Mais, un an environ avant la condamnation de son livre, Lefèvre avait quitté Paris pour l’asile que lui offrait à Meaux son ami Briçonnet, depuis 1516 évêque de cette ville. Par ses aspirations, cet évêque était un digne élève de Lefèvre. Il reconnaissait la nécessité de réformes et croyait avec les humanistes qu’en retournant aux sources, par l’étude de la Bible et la prédication des vérités bibliques, on remédierait aux maux de l’Église. Il ne voyait pas la nécessité d’une révolution et ne se rendait pas plus compte que Lefèvre du sérieux de la situation. Mais il était prêt à faire plus que la plupart des humanistes pour employer les remèdes auxquels il croyait ; la sympathie de Marguerite lui était acquise, soit pour ses convictions de réformateur, soit pour ses efforts pratiques. Il se mit sérieusement à l’œuvre. Soutenu par ses encouragements et par ceux de Marguerite, Lefèvre publia en 1523 une traduction du Nouveau Testament qui devint en 1530 une version de la Bible tout entière. Elle n’était pas la première traduction des Écritures faite ou imprimée en France ; mais celles qui avaient été faites précédemment étaient défigurées par les abréviations et modifications de texte si répandues au moyen âge. Lefèvre donna une version soigneusement faite sur la Vulgate et amendée çà et là par des comparaisons avec le texte grec. Sans être une traduction remarquable, le travail de Lefèvre contribua certainement à augmenter le nombre des lecteurs de la Bible en France.

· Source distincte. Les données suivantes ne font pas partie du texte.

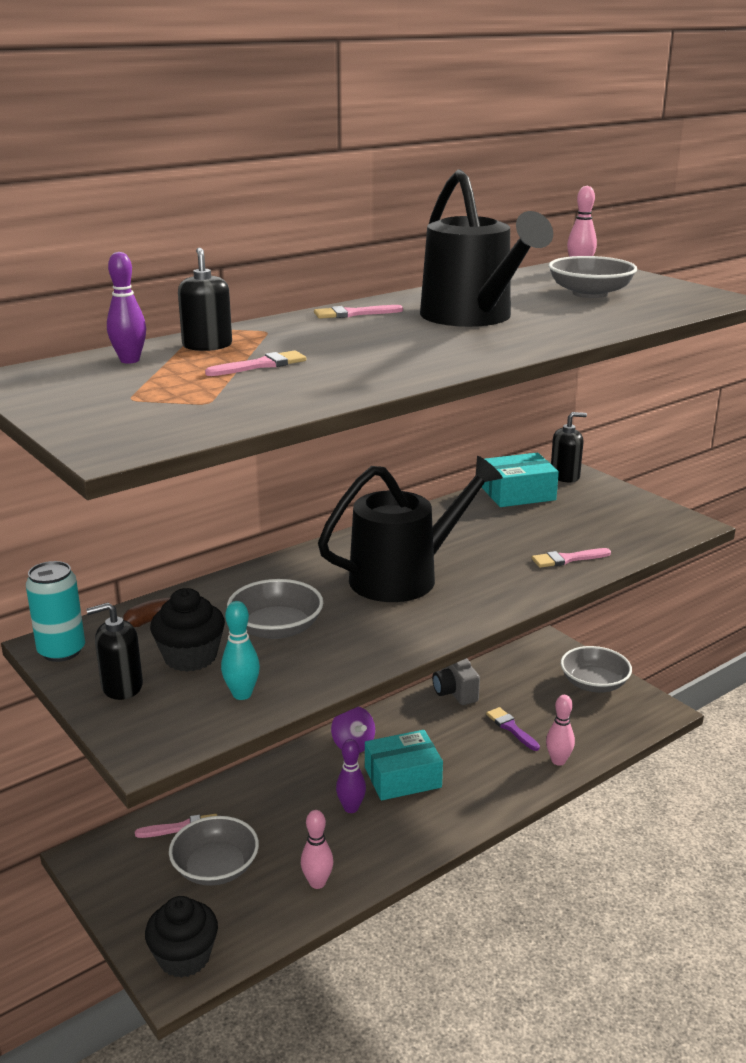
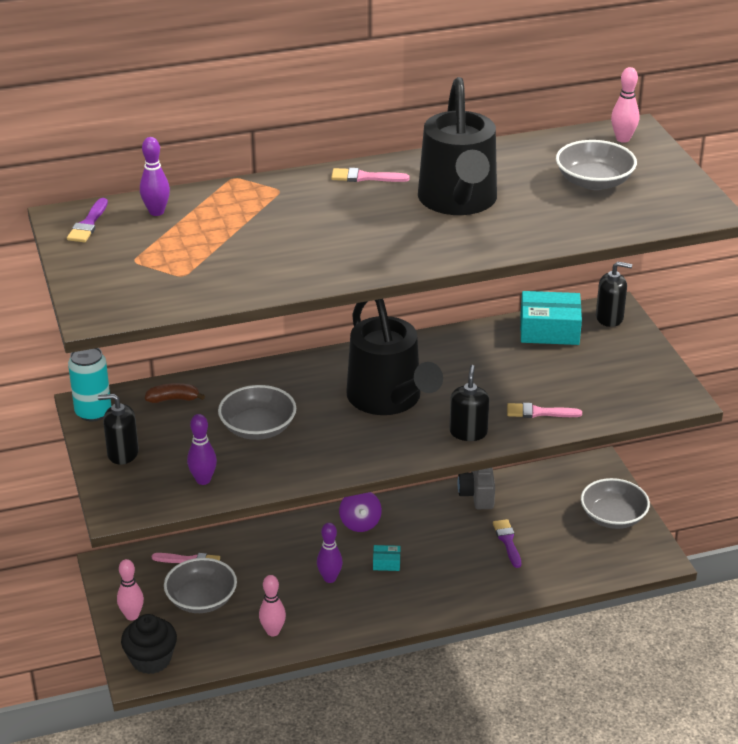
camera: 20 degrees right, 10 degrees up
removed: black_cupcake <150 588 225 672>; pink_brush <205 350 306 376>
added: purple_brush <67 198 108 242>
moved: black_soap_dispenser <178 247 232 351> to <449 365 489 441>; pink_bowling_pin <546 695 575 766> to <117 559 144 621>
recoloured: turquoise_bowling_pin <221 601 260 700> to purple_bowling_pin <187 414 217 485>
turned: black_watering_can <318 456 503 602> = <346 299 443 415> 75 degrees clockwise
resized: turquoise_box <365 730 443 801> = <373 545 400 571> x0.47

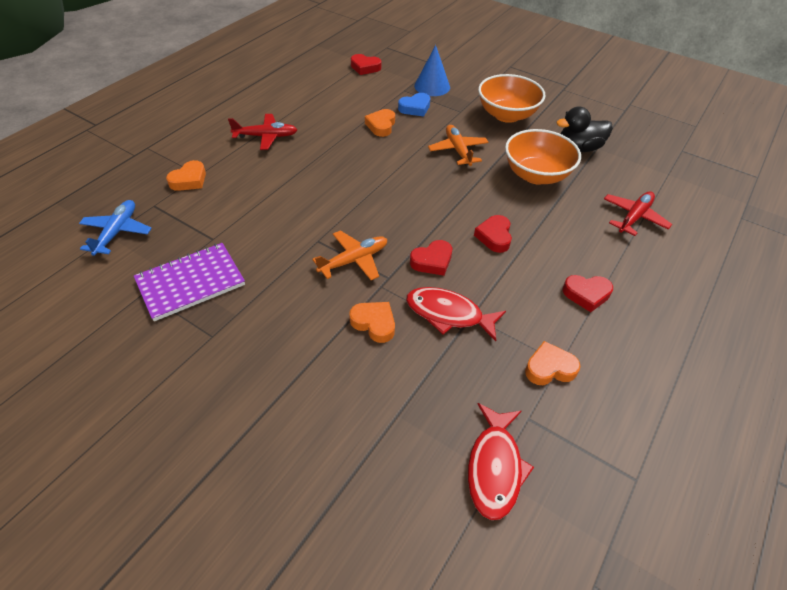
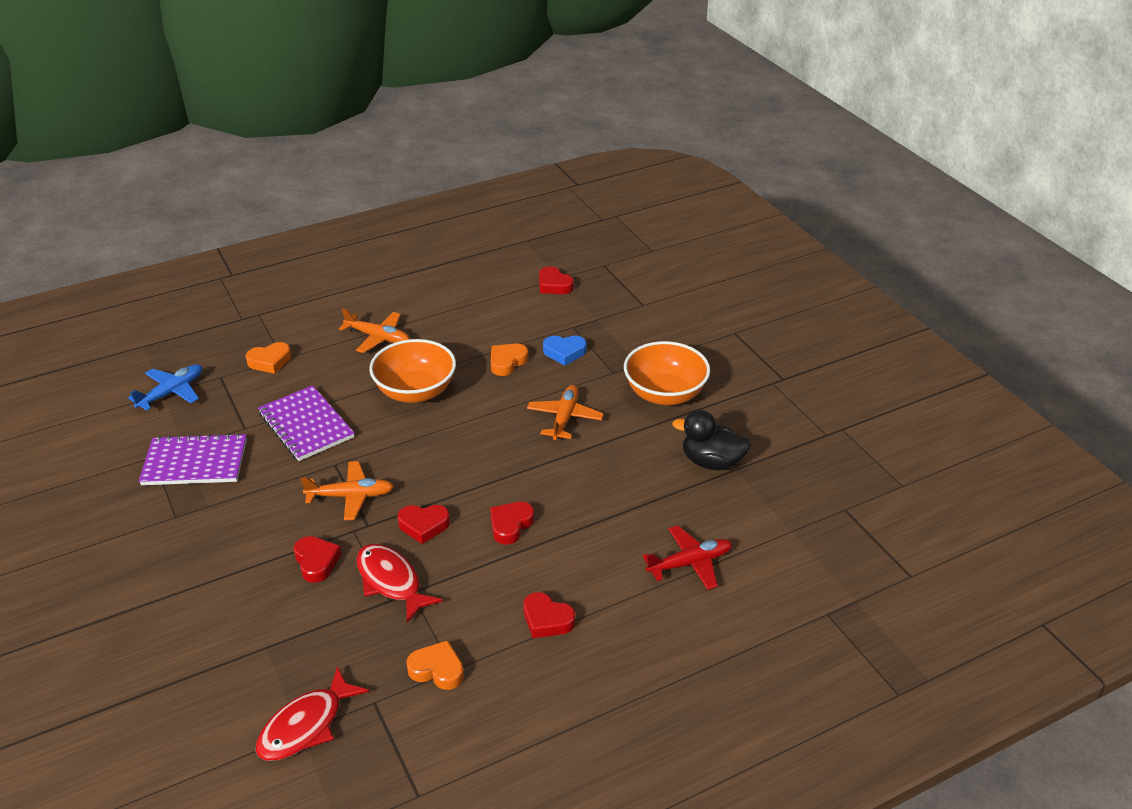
camera: 30 degrees right, 10 degrees down
removed: blue_cone <414 45 450 96>
added: purple_notebook <258 385 354 461>
moved: orange_bowl <505 129 581 185> to <369 339 456 403>
recoloured: red_plane <228 114 297 150> to orange_plane <339 308 409 353>; orange_heart <349 302 395 343> to red_heart <294 536 341 583>

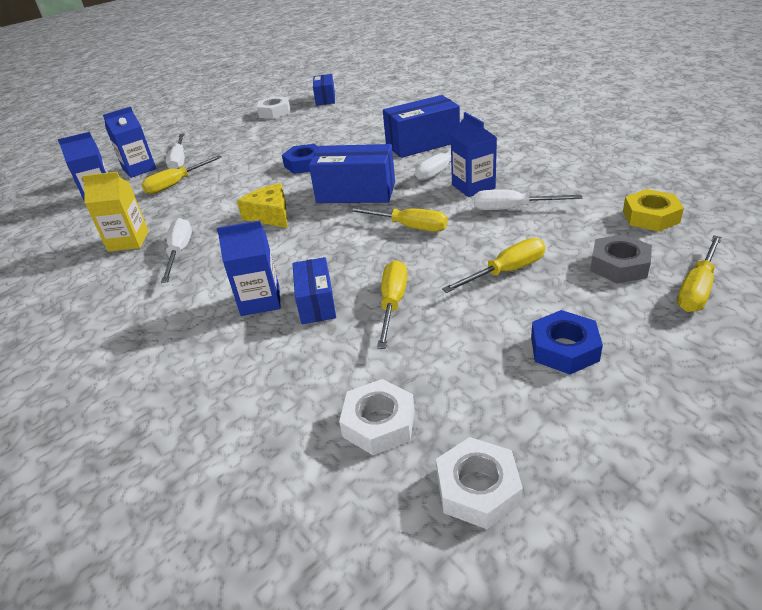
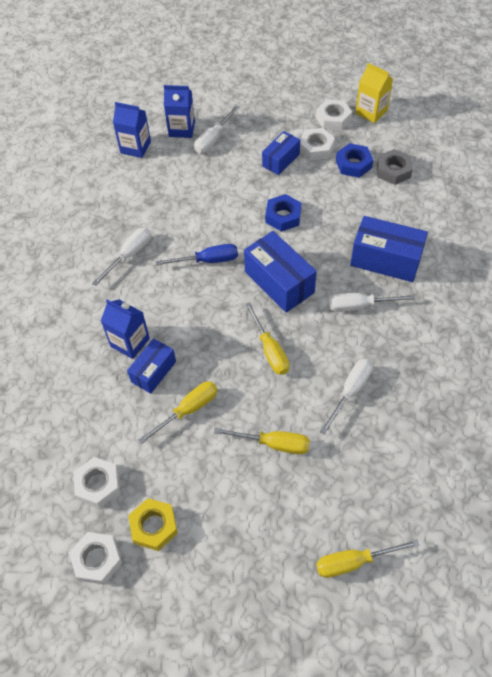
camera: 40 degrees right, 20 degrees up
removed: yellow_screwdriver <141 155 222 194>; blue_carton <450 112 497 197>
added: white_nut <300 128 335 160>
moved: yellow_carton <82 172 149 252> to <355 63 393 123>; blue_box <313 74 335 106> to <262 131 300 175>; blue_nut <531 310 603 375> to <336 143 373 178>; grey_nut <590 234 652 284> to <377 149 413 185>; yellow_nut <623 189 684 232> to <128 498 178 551>
replaced: yellow_cheese <237 183 287 228> to blue_screwdriver <156 244 238 266>
turned: white_screwdriver <474 190 582 210> = <320 359 372 435> 75 degrees clockwise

[Reuss et Berger dans Hauck, Realencyclopädie, iii, 126-131 ; Doumergue, i, 98 ; The Cambridge Modern History, ii, 283. Le Nouveau Testament avait été imprimé en français à Lyon vers 1477 et la Bible tout entière, modifiée comme nous l’avons mentionné plus haut, à Paris, environ dix ans plus tard.]

Entre temps, Briçonnet inaugurait une active campagne de prédications dans son diocèse ; il était secondé par Roussel, Vatable, Farel et Michel d’Arande qui tous avaient eu Lefèvre pour maître et pour inspirateur. Mais bientôt surgirent de grandes difficultés. Les champions de l’ordre existant regardaient Briçonnet comme ne valant guère mieux que les luthériens. D’un autre côté, cette nouvelle prédication ne pouvait se borner à une simple explication des Écritures. Dans la pratique la réforme humaniste était presque impossible, sauf comme attitude individuelle. Farel s’éleva contre la papauté et fut probablement renvoyé par Briçonnet en 1523. Bientôt se produisirent des attentats iconoclastes absolument antipathiques à Briçonnet, à Roussel et à la plupart de leurs amis. En décembre 1524, un cardeur de laine de Meaux, Jean Le Clerc, arracha un exemplaire de la bulle du pape de la porte de la cathédrale de Meaux et la remplaça par une déclaration où il taxait le pontife d’Antéchrist.

[Il fut fouetté et marqué au fer rouge à Paris, le 17 mars 1525. Le 22 juillet suivant il fut brûlé à Metz pour avoir mutilé une statue de la Vierge.]

En janvier 1525, Briçonnet dénonça les actes de Le Clerc et des complices qu’on lui soupçonnait, mais la situation politique ne tarda pas à rendre sa position intenable. La grande défaite des Français à Pavie fut suivie par la captivité du roi en Espagne, où Marguerite alla le rejoindre en août. Désormais le Parlement de Paris était libre de faire prendre des mesures contre Briçonnet, sans crainte d’opposition. Ses prédicateurs furent interdits et les traductions de Lefèvre condamnées à être brûléese.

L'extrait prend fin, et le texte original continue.